I usually just tell my wife that I don’t feel good. I explain that it’s like having a virus in my brain. I let her know that thankfully my medication helps so it isn’t as bad as it could be. I’m blessed to have a loving family that cares about me. I'm blessed in so many ways. Since I take meds that actually work, the depression usually doesn’t last very long. Bipolar depression stems from malfunctioning brain chemistry so there isn’t necessarily an outside stimulus or tangible reason for it. However, there are certain triggers that help feed depressed thinking even a simple negative comment can help trigger an episode. I have lots of good reasons to be a happy person but sometimes I'm fighting a battle.
The simple answer is there isn't a simple answer. Dealing with depression is a battle of the bad thoughts with good thoughts AND deeds. Depression is a stubborn greedy black hole. PLEASE ask for help from outside when you first sense your depression is heading out of control. It is very important that seeking help from outside be part of your battle strategy when the black hole gets too near.
the soul creaks
writhing wormy things bask in the dim
i shudder, i sicken, i'm sightless
oh when will this end...
this eclipse amidst the day
stealthy demons lurking in the shadow...
laughing insanely in its playground
more than a thorn in the side...
a black hole slowly devouring being
i linger coveting death...
but take heart... have patience!
relief has always been time away
hold on to the rim
you know darkness seeps...
only 'til light casts it back to the deep...

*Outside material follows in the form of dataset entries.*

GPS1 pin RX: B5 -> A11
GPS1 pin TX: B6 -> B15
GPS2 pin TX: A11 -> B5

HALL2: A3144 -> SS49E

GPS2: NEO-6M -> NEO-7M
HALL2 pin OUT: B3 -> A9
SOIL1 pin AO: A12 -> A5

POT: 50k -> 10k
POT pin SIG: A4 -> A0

until darkness comes again
Currently, there's not a cure for bipolar disorder. However, science has developed several drugs that can help the brain operate without the extreme manic and depressed conditions. Having a caring and stable home life is a great advantage. Managing bipolar is difficult at times but it is more so without people around you that want to help. I also believe that trying my best to listen to God has greatly helped me with my success.
Home is where the mind can rest and the spirit can soar. (for the fortunate of us)
Playhouse I built in Spring 1990 for Ash and Kate. It sports a Dutch door with a heart shaped peep window. Inside sports a fold away table built from my "Beginnings" era drawing table top. Smart phone picture taken Summer 2015.
Kids with kids... Thank you Susan for the beautiful human ones!
family is life’s music
keeping hearts beating
keeping spriits flying
family is mind's foundry
making emotions real
making creations feel
family is gift's aspiration
Blood is one thing but it’s the family you grow with that keeps you healthy.